Since trying to re-ignite this discussion I've meandered across other problems with getting cross-platform clients working, the biggy for me is implementations of the consistent hashing algorithm differ between clients meaning the same key for different platforms can end up hashed against different memcached nodes :(. Still working on that one [I have now got Enyim.Memcached (C#) and Spy.memcached (Java) working together successfully for UTF8 strings, with a minor tweak to the C# code and some custom code plugged into the Java client] *sigh*

That's something separate which hasn't been dealt with yet... Even brad's tried a few times to figure that out, and no one really seems to care. I get the feeling just picking one or two consistent hashing algorithms and documenting them will be good enough. but I kind of don't want to have that conversation at this point? The hashes should be easily extendable for all of the clients anyway, so if someone really wants to make one portable to another language binding it's easy (and free for everyone else past that point).


JSON does seem to be a popular choice, but I'm not sure how well this would work in practice, i.e. how do you differentiate between a byte array and a character array, or do we just not care etc. etc. (perhaps thats easy to solve and my knowledge is lacking, quite probably in fact ;) )

Example :) It'd work for most of what people need though.

I think Tomash' solution allows for the current defaults to continue to work, and for an optional 'cross platformish' (de)serialiser to be agreed amongst the client authors, however as far as I can tell there is no official communication channel to support cross-talk between the client authors other than this list (which fairly obviously is server orientated :) )

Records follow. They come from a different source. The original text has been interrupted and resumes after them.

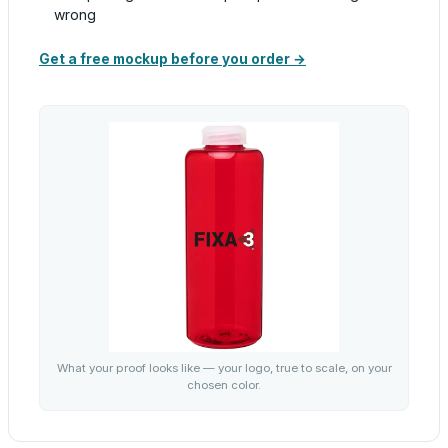
wrong
Get a free mockup before you order →
What your proof looks like — your logo, true to scale, on your
chosen color.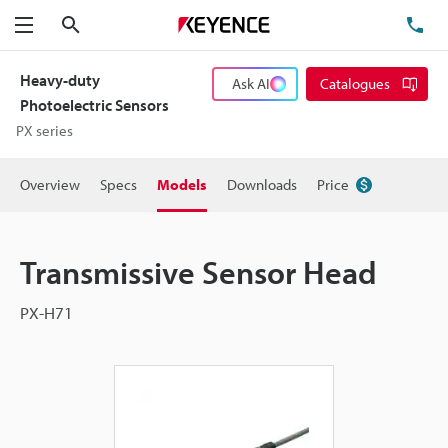
Search
TE
Menu
Heavy-duty
Ask AI
Catalogues
Photoelectric Sensors
PX series
Overview
Specs
Models
Downloads
Price
Transmissive Sensor Head
PX-H71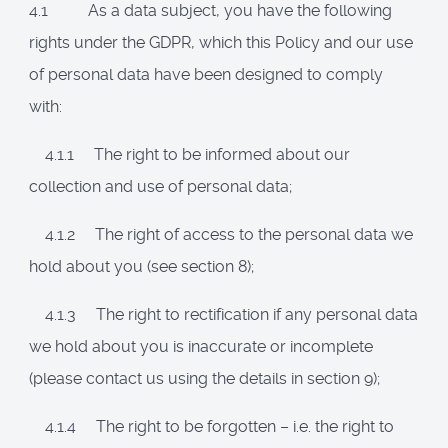
4.1 As a data subject, you have the following
rights under the GDPR, which this Policy and our use
of personal data have been designed to comply
with:
4.1.1 The right to be informed about our
collection and use of personal data;
4.1.2 The right of access to the personal data we
hold about you (see section 8);
4.1.3 The right to rectification if any personal data
we hold about you is inaccurate or incomplete
(please contact us using the details in section 9);
4.1.4 The right to be forgotten – i.e. the right to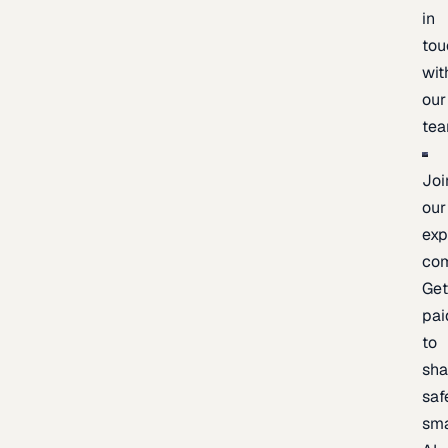
in
tou
wit
our
te
Joi
our
exp
co
Ge
pai
to
sh
saf
sma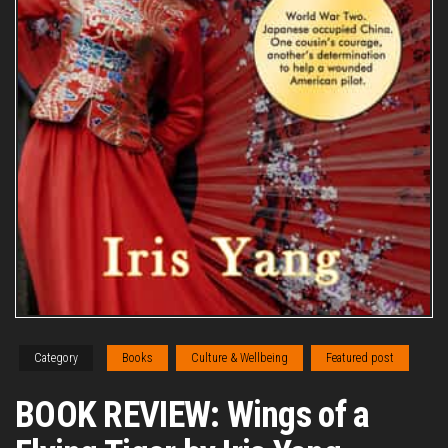
Category
Books
Culture & Wellbeing
Featured post
BOOK REVIEW: Wings of a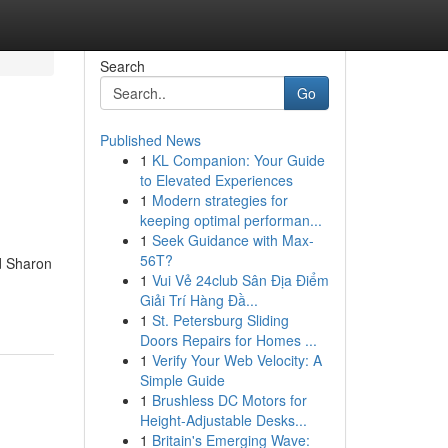
Search
Go
Published News
1
KL Companion: Your Guide
to Elevated Experiences
1
Modern strategies for
keeping optimal performan...
1
Seek Guidance with Max-
56T?
nd Sharon
1
Vui Vẻ 24club Sân Địa Điểm
Giải Trí Hàng Đầ...
1
St. Petersburg Sliding
Doors Repairs for Homes ...
1
Verify Your Web Velocity: A
Simple Guide
1
Brushless DC Motors for
Height-Adjustable Desks...
1
Britain's Emerging Wave: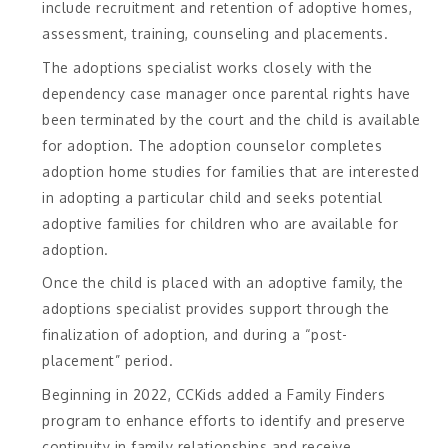
include recruitment and retention of adoptive homes,
assessment, training, counseling and placements.
The adoptions specialist works closely with the
dependency case manager once parental rights have
been terminated by the court and the child is available
for adoption. The adoption counselor completes
adoption home studies for families that are interested
in adopting a particular child and seeks potential
adoptive families for children who are available for
adoption.
Once the child is placed with an adoptive family, the
adoptions specialist provides support through the
finalization of adoption, and during a “post-
placement” period.
Beginning in 2022, CCKids added a Family Finders
program to enhance efforts to identify and preserve
continuity in family relationships and receive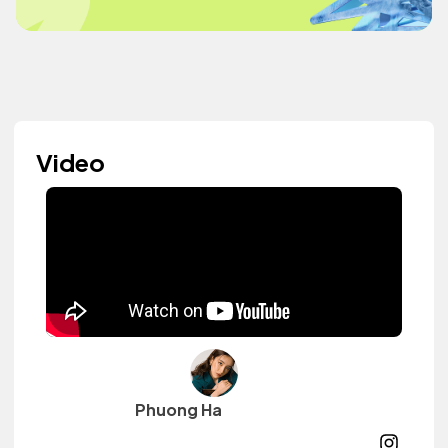
Video
Phuong Ha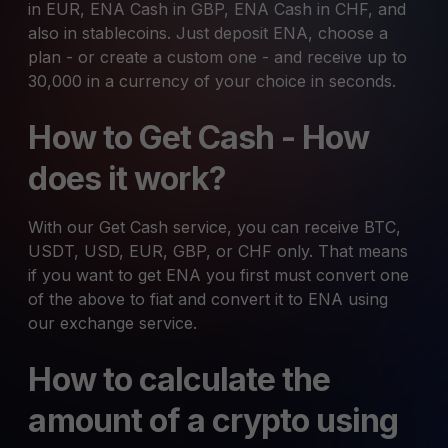
in EUR, ENA Cash in GBP, ENA Cash in CHF, and
also in stablecoins. Just deposit ENA, choose a
plan - or create a custom one - and receive up to
30,000 in a currency of your choice in seconds.
How to Get Cash - How
does it work?
With our Get Cash service, you can receive BTC,
USDT, USD, EUR, GBP, or CHF only. That means
if you want to get ENA you first must convert one
of the above to fiat and convert it to ENA using
our exchange service.
How to calculate the
amount of a crypto using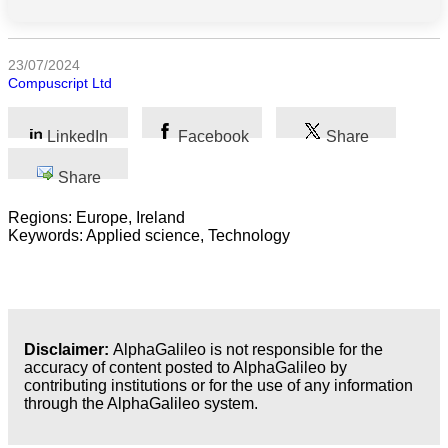
Science
23/07/2024
Compuscript Ltd
Health
Society
LinkedIn
Facebook
Share
Humanities
Share
Regions: Europe, Ireland
Arts
Keywords: Applied science, Technology
Applied
science
Business
Disclaimer:
AlphaGalileo is not responsible for the
accuracy of content posted to AlphaGalileo by
contributing institutions or for the use of any information
through the AlphaGalileo system.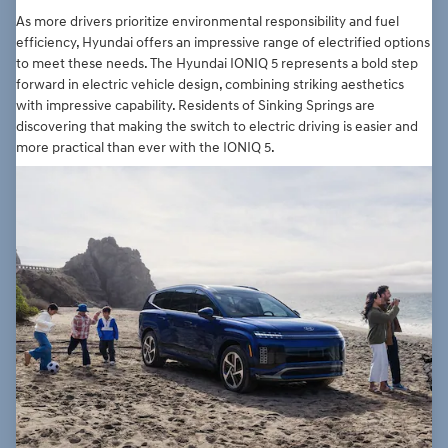
As more drivers prioritize environmental responsibility and fuel
efficiency, Hyundai offers an impressive range of electrified options
to meet these needs. The Hyundai IONIQ 5 represents a bold step
forward in electric vehicle design, combining striking aesthetics
with impressive capability. Residents of Sinking Springs are
discovering that making the switch to electric driving is easier and
more practical than ever with the IONIQ 5.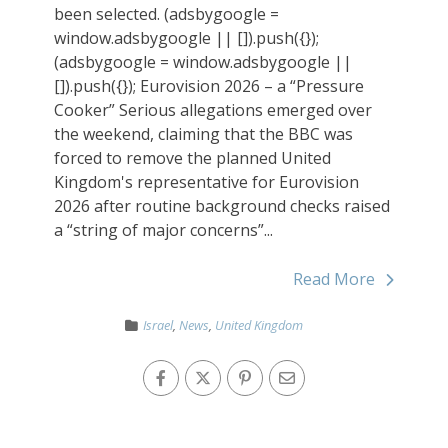
been selected. (adsbygoogle =
window.adsbygoogle || []).push({});
(adsbygoogle = window.adsbygoogle ||
[]).push({}); Eurovision 2026 – a “Pressure
Cooker” Serious allegations emerged over
the weekend, claiming that the BBC was
forced to remove the planned United
Kingdom's representative for Eurovision
2026 after routine background checks raised
a “string of major concerns”...
Read More
Israel
,
News
,
United Kingdom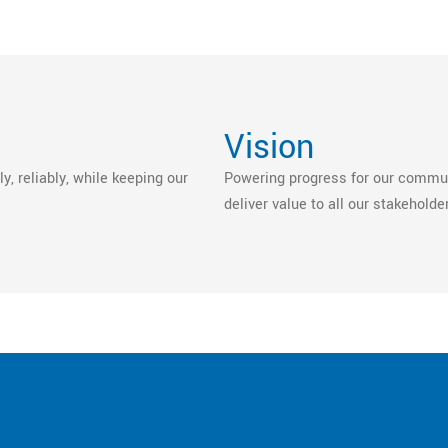
Vision
y, reliably, while keeping our
Powering progress for our communi
deliver value to all our stakeholde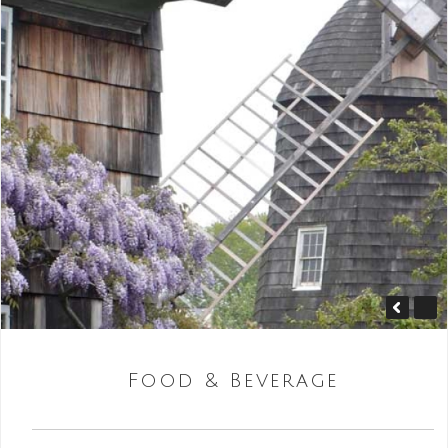
Food & Beverage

Tomash' solution is more or less what I'm advocating here; the idea is simply to add another (standardized being a pre-req!) serialization flag, so the clients don't need to even think about launching a callback if the value has been natively serialized. So there'd be a standard compressed flag, native serialized flag, application serialized flag, then whatever else. This is more simply a "Defaults be defaults" addition to the overall idea, to make it easier on the client author (and end user) community to pick it up.